Sally Wainwright’s BAFTA-winning first series had millions of people tuning in across the country in 2014 as her murky storyline of kidnap, drug dealing and life on the frontline of policing unravelled in spectacular fashion - keeping us on the edge of the sofa throughout.

Although events were all tied up rather nicely at the end of the last season, with a rousing final scene worthy of signing the show off as a one-series wonder, it would have been an absolute crime not to bring it back.

And we were not left disappointed by tonight’s corker of an opening episode, which saw Wainwright wheel out the big guns with a stellar line-up of new actors joining the ranks alongside Sarah Lancashire, Siobhan Finneran and James Norton.

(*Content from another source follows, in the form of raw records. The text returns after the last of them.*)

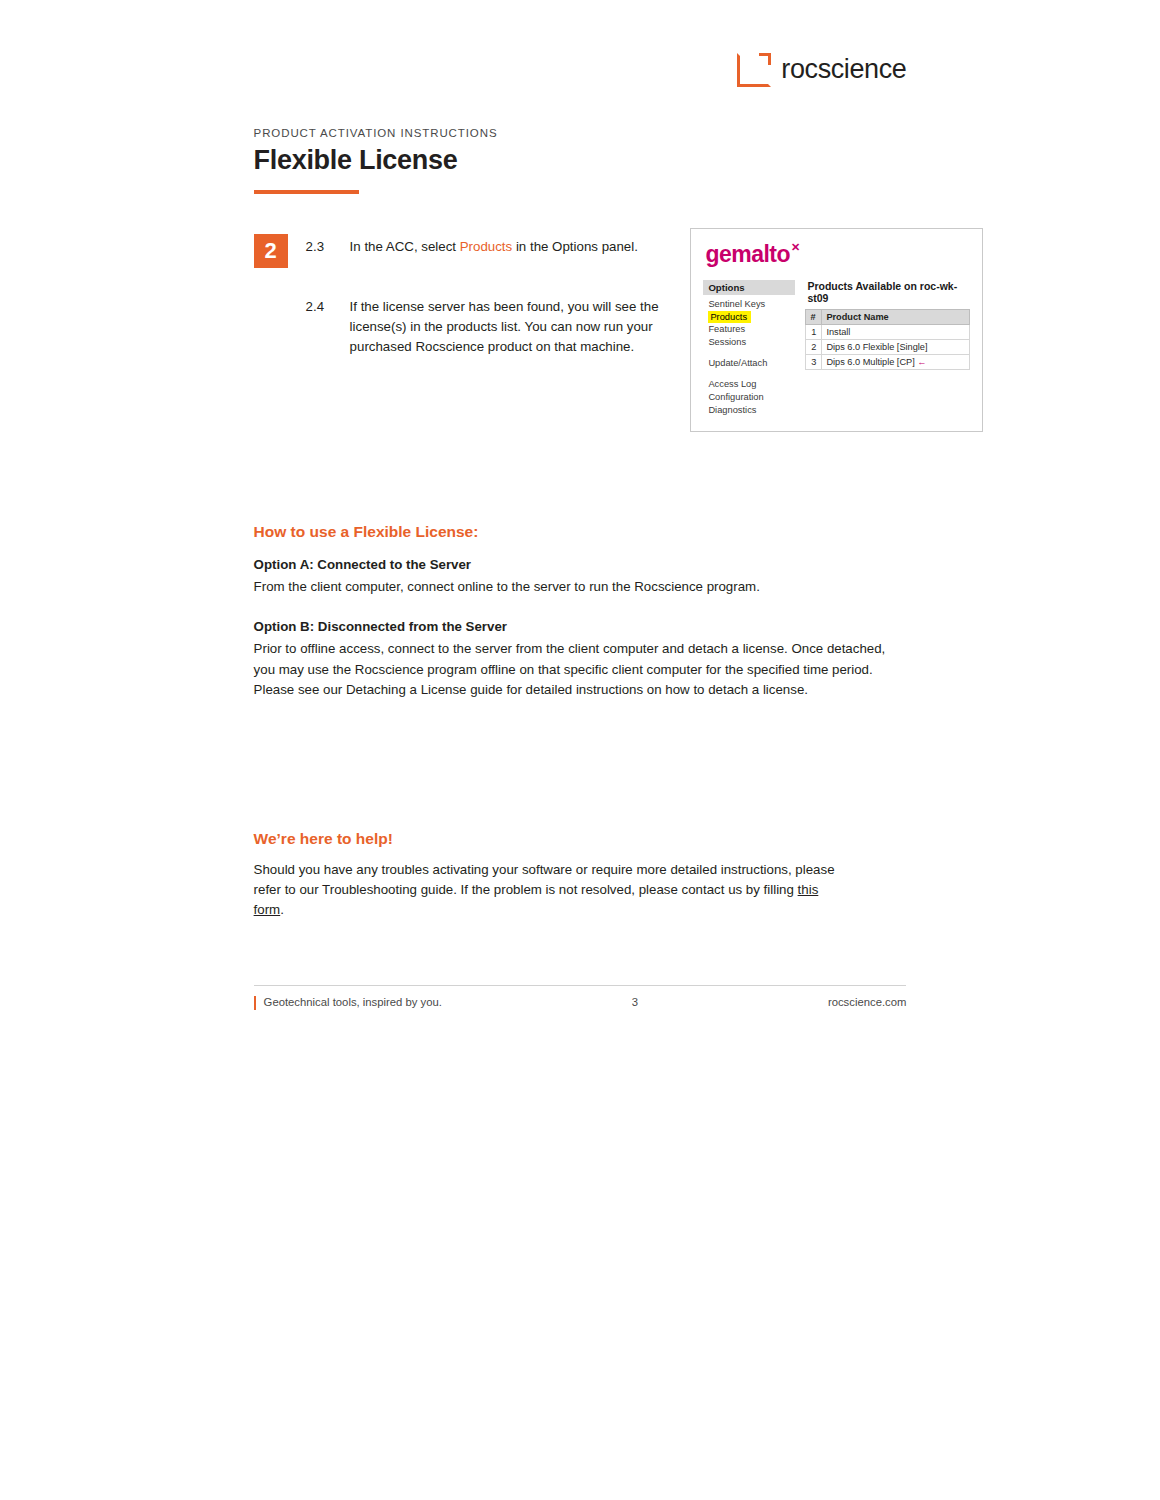rocscience
Product Activation Instructions
Flexible License
2
2.3
In the ACC, select Products in the Options panel.
2.4
If the license server has been found, you will see the license(s) in the products list. You can now run your purchased Rocscience product on that machine.
gemalto✕
Options
Sentinel Keys
Products
Features
Sessions
Update/Attach
Access Log
Configuration
Diagnostics
Products Available on roc-wk-st09
| # | Product Name |
| --- | --- |
| 1 | Install |
| 2 | Dips 6.0 Flexible [Single] |
| 3 | Dips 6.0 Multiple [CP] ← |
How to use a Flexible License:
Option A: Connected to the Server
From the client computer, connect online to the server to run the Rocscience program.
Option B: Disconnected from the Server
Prior to offline access, connect to the server from the client computer and detach a license. Once detached, you may use the Rocscience program offline on that specific client computer for the specified time period. Please see our Detaching a License guide for detailed instructions on how to detach a license.
We’re here to help!
Should you have any troubles activating your software or require more detailed instructions, please refer to our Troubleshooting guide. If the problem is not resolved, please contact us by filling this form.
Geotechnical tools, inspired by you.
3
rocscience.com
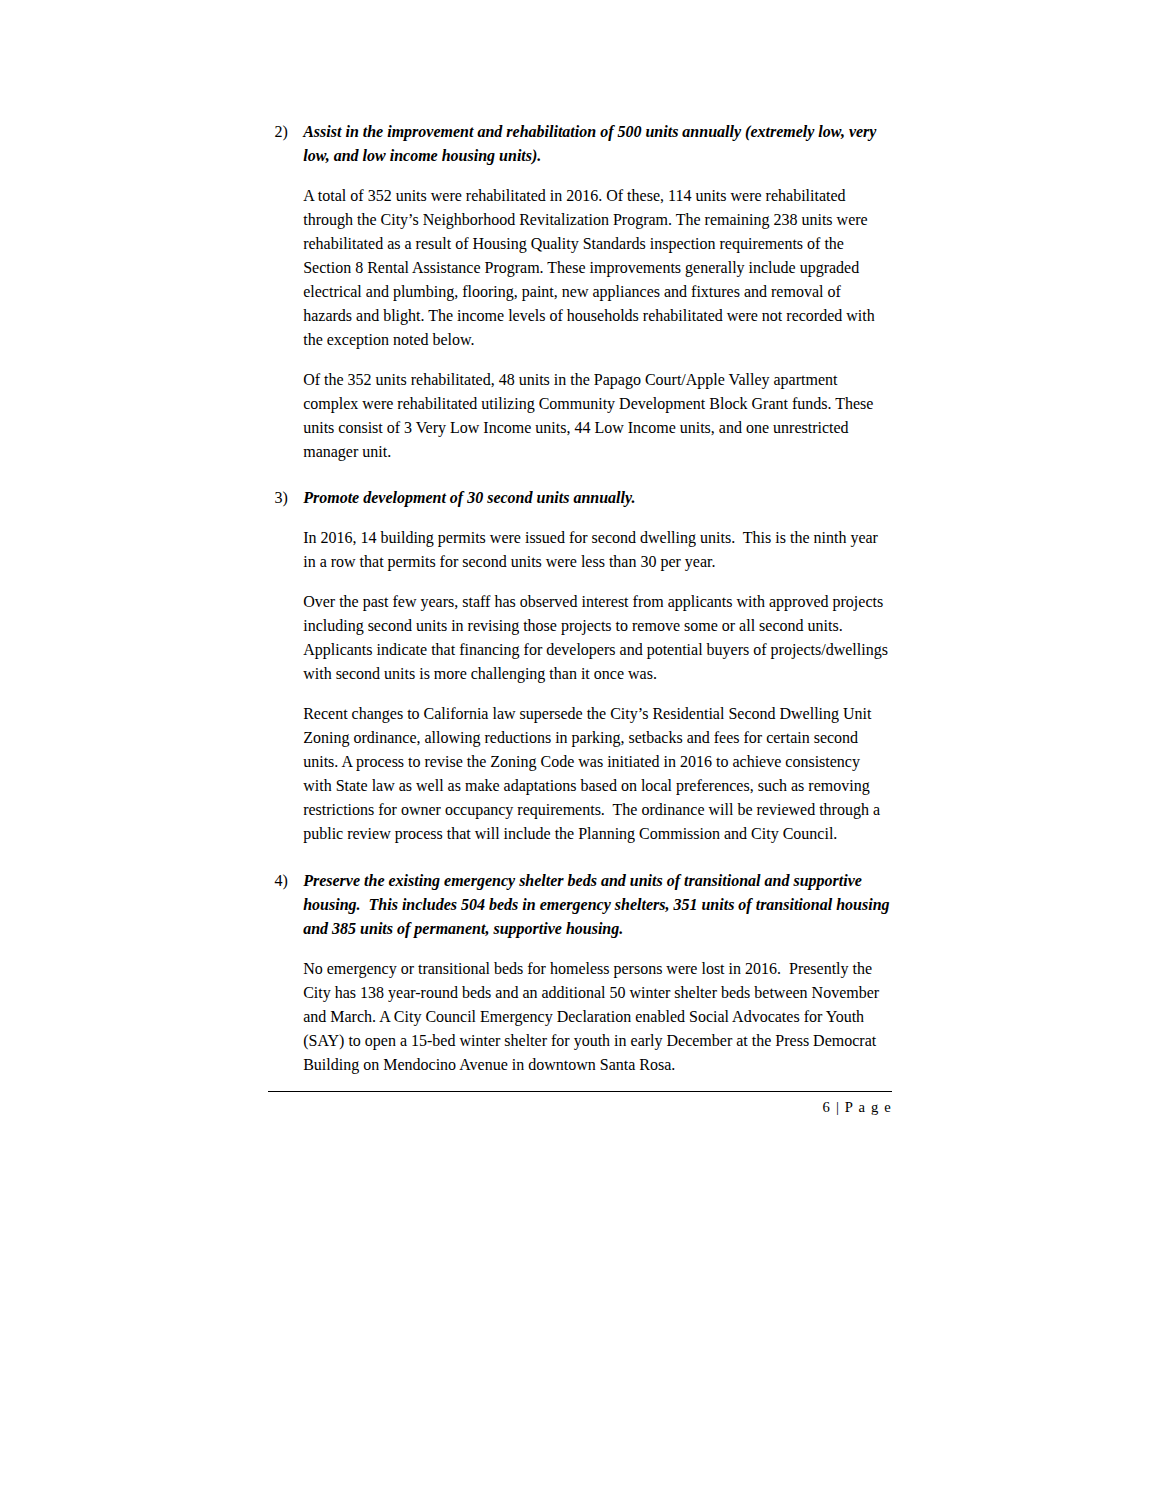Assist in the improvement and rehabilitation of 500 units annually (extremely low, very low, and low income housing units).
A total of 352 units were rehabilitated in 2016. Of these, 114 units were rehabilitated through the City’s Neighborhood Revitalization Program. The remaining 238 units were rehabilitated as a result of Housing Quality Standards inspection requirements of the Section 8 Rental Assistance Program. These improvements generally include upgraded electrical and plumbing, flooring, paint, new appliances and fixtures and removal of hazards and blight. The income levels of households rehabilitated were not recorded with the exception noted below.
Of the 352 units rehabilitated, 48 units in the Papago Court/Apple Valley apartment complex were rehabilitated utilizing Community Development Block Grant funds. These units consist of 3 Very Low Income units, 44 Low Income units, and one unrestricted manager unit.
Promote development of 30 second units annually.
In 2016, 14 building permits were issued for second dwelling units. This is the ninth year in a row that permits for second units were less than 30 per year.
Over the past few years, staff has observed interest from applicants with approved projects including second units in revising those projects to remove some or all second units. Applicants indicate that financing for developers and potential buyers of projects/dwellings with second units is more challenging than it once was.
Recent changes to California law supersede the City’s Residential Second Dwelling Unit Zoning ordinance, allowing reductions in parking, setbacks and fees for certain second units. A process to revise the Zoning Code was initiated in 2016 to achieve consistency with State law as well as make adaptations based on local preferences, such as removing restrictions for owner occupancy requirements. The ordinance will be reviewed through a public review process that will include the Planning Commission and City Council.
Preserve the existing emergency shelter beds and units of transitional and supportive housing. This includes 504 beds in emergency shelters, 351 units of transitional housing and 385 units of permanent, supportive housing.
No emergency or transitional beds for homeless persons were lost in 2016. Presently the City has 138 year-round beds and an additional 50 winter shelter beds between November and March. A City Council Emergency Declaration enabled Social Advocates for Youth (SAY) to open a 15-bed winter shelter for youth in early December at the Press Democrat Building on Mendocino Avenue in downtown Santa Rosa.
6 | P a g e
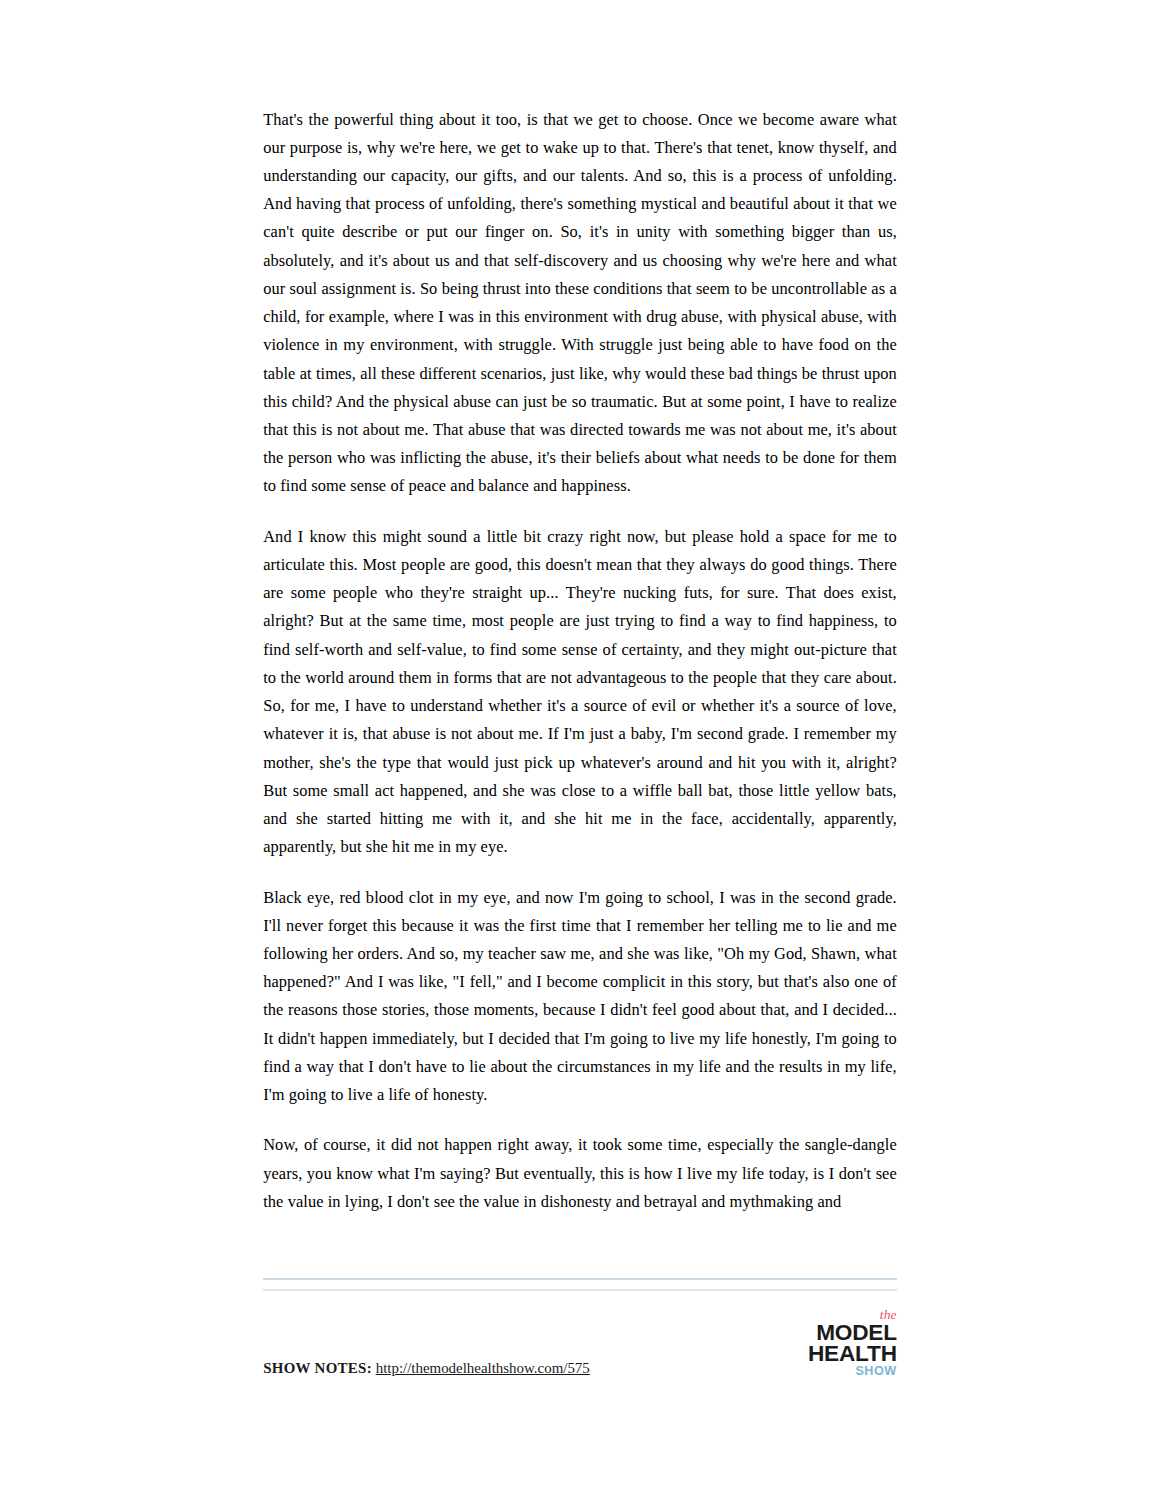That's the powerful thing about it too, is that we get to choose. Once we become aware what our purpose is, why we're here, we get to wake up to that. There's that tenet, know thyself, and understanding our capacity, our gifts, and our talents. And so, this is a process of unfolding. And having that process of unfolding, there's something mystical and beautiful about it that we can't quite describe or put our finger on. So, it's in unity with something bigger than us, absolutely, and it's about us and that self-discovery and us choosing why we're here and what our soul assignment is. So being thrust into these conditions that seem to be uncontrollable as a child, for example, where I was in this environment with drug abuse, with physical abuse, with violence in my environment, with struggle. With struggle just being able to have food on the table at times, all these different scenarios, just like, why would these bad things be thrust upon this child? And the physical abuse can just be so traumatic. But at some point, I have to realize that this is not about me. That abuse that was directed towards me was not about me, it's about the person who was inflicting the abuse, it's their beliefs about what needs to be done for them to find some sense of peace and balance and happiness.
And I know this might sound a little bit crazy right now, but please hold a space for me to articulate this. Most people are good, this doesn't mean that they always do good things. There are some people who they're straight up... They're nucking futs, for sure. That does exist, alright? But at the same time, most people are just trying to find a way to find happiness, to find self-worth and self-value, to find some sense of certainty, and they might out-picture that to the world around them in forms that are not advantageous to the people that they care about. So, for me, I have to understand whether it's a source of evil or whether it's a source of love, whatever it is, that abuse is not about me. If I'm just a baby, I'm second grade. I remember my mother, she's the type that would just pick up whatever's around and hit you with it, alright? But some small act happened, and she was close to a wiffle ball bat, those little yellow bats, and she started hitting me with it, and she hit me in the face, accidentally, apparently, apparently, but she hit me in my eye.
Black eye, red blood clot in my eye, and now I'm going to school, I was in the second grade. I'll never forget this because it was the first time that I remember her telling me to lie and me following her orders. And so, my teacher saw me, and she was like, "Oh my God, Shawn, what happened?" And I was like, "I fell," and I become complicit in this story, but that's also one of the reasons those stories, those moments, because I didn't feel good about that, and I decided... It didn't happen immediately, but I decided that I'm going to live my life honestly, I'm going to find a way that I don't have to lie about the circumstances in my life and the results in my life, I'm going to live a life of honesty.
Now, of course, it did not happen right away, it took some time, especially the sangle-dangle years, you know what I'm saying? But eventually, this is how I live my life today, is I don't see the value in lying, I don't see the value in dishonesty and betrayal and mythmaking and
SHOW NOTES: http://themodelhealthshow.com/575
the MODEL HEALTH SHOW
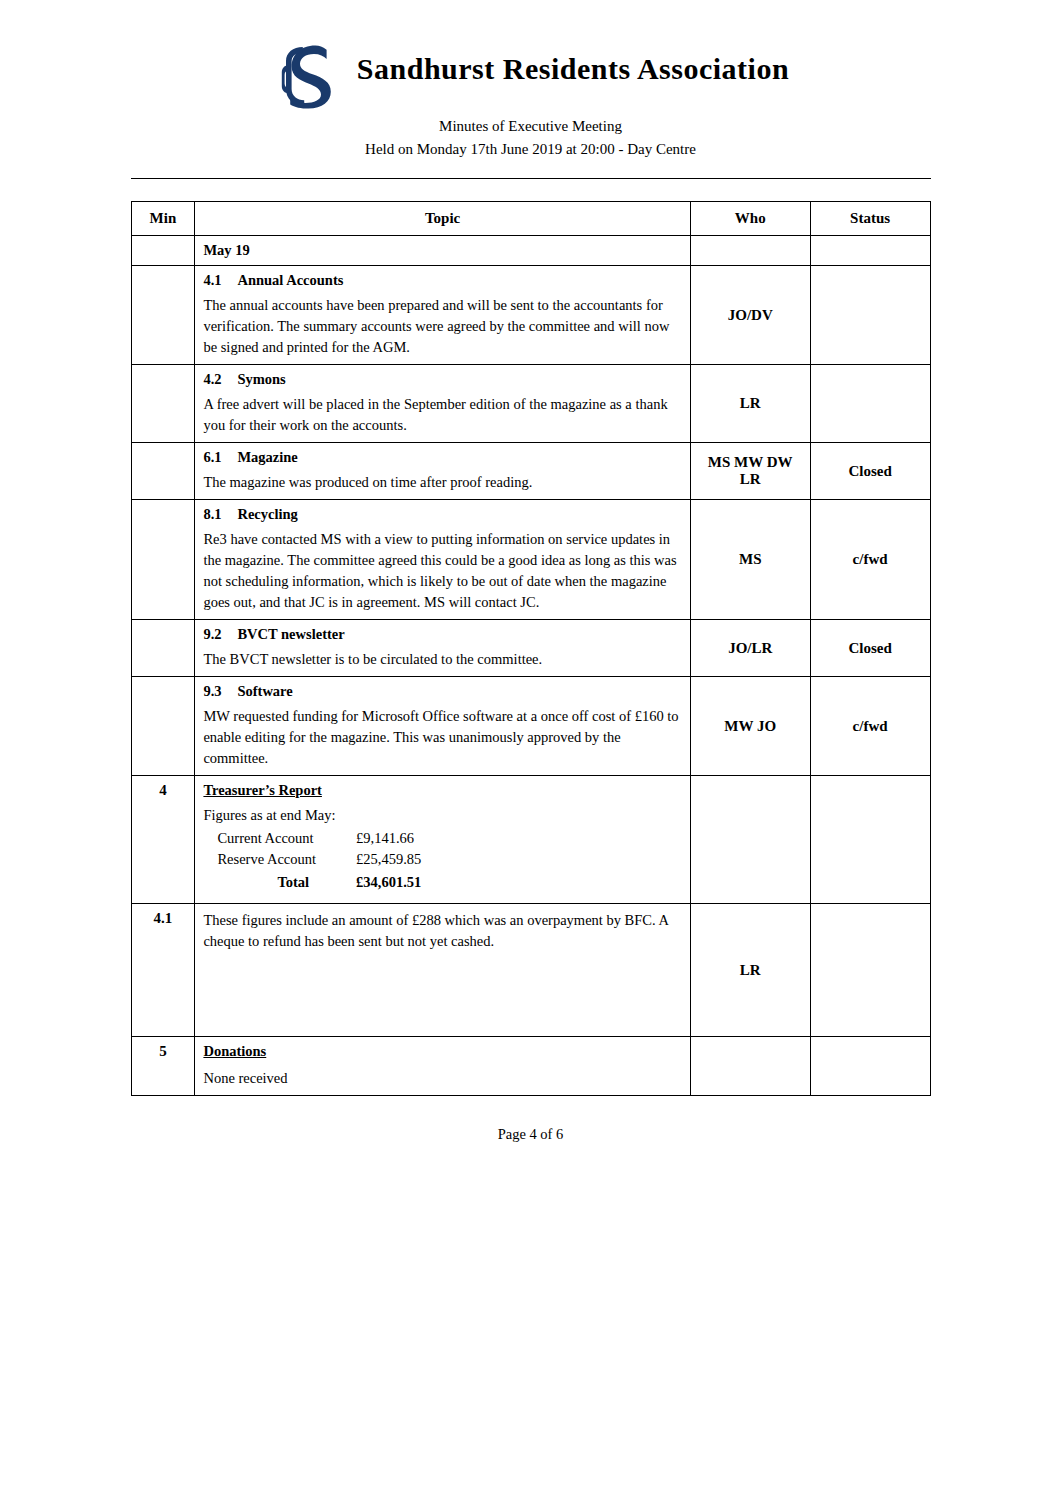Sandhurst Residents Association
Minutes of Executive Meeting
Held on Monday 17th June 2019 at 20:00 - Day Centre
| Min | Topic | Who | Status |
| --- | --- | --- | --- |
| | May 19 | | |
| | 4.1 Annual Accounts The annual accounts have been prepared and will be sent to the accountants for verification. The summary accounts were agreed by the committee and will now be signed and printed for the AGM. | JO/DV | |
| | 4.2 Symons A free advert will be placed in the September edition of the magazine as a thank you for their work on the accounts. | LR | |
| | 6.1 Magazine The magazine was produced on time after proof reading. | MS MW DW LR | Closed |
| | 8.1 Recycling Re3 have contacted MS with a view to putting information on service updates in the magazine. The committee agreed this could be a good idea as long as this was not scheduling information, which is likely to be out of date when the magazine goes out, and that JC is in agreement. MS will contact JC. | MS | c/fwd |
| | 9.2 BVCT newsletter The BVCT newsletter is to be circulated to the committee. | JO/LR | Closed |
| | 9.3 Software MW requested funding for Microsoft Office software at a once off cost of £160 to enable editing for the magazine. This was unanimously approved by the committee. | MW JO | c/fwd |
| 4 | Treasurer’s Report Figures as at end May: / Current Account / £9,141.66 / / Reserve Account / £25,459.85 / / Total / £34,601.51 / | | |
| 4.1 | These figures include an amount of £288 which was an overpayment by BFC. A cheque to refund has been sent but not yet cashed. | LR | |
| 5 | Donations None received | | |
Page 4 of 6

Corrie favourite Julie Hesmondhalgh made fleeting appearances in this first episode as the wife of Downton Abbey’s Kevin Doyle, who – despite being worked ragged on a murder investigation – still seems to have time on his hands to be playing away from home. Cue this season’s rather more modern form of blackmail – a compromising series of photographs featuring suspenders and a feather bower, while knocked out cold on a hotel bed. Will it end nicely? When there is a scorned woman involved, I suspect not.

But that wasn’t all the casting director had up their sleeve for us in this opening episode – oh no! First we had Harry Potter’s Neville Longbottom kicking off at boss Nevison Gallagher, before driving angrily past two prostitutes – and Sergeant Cawood – in a white van, swigging from a bottle of vodka. I dread to think what J.K. Rowling would make of such behaviour.

And it seems that Tommy Lee Royce has attracted the attention of an unhinged lover, despite being banged up in the slammer – played wonderfully by the hugely talented Shirley Henderson, of Bridget Jones fame and Harry Potter’s Moaning Myrtle. Rather ironic then that the closing scene of the first episode saw her drenched in water staring in at the Cawood family home.

Wainwright has certainly set us up for a very promising second series, what with the discovery of the mutilated body of Tommy’s mother by Cawood herself while in pursuit of sheep rustlers. The finger of suspicion is not so much pointing at Cawood, but there is definitely a question mark hanging over her head.

I, for one, cannot wait to see where Wainwright takes us next.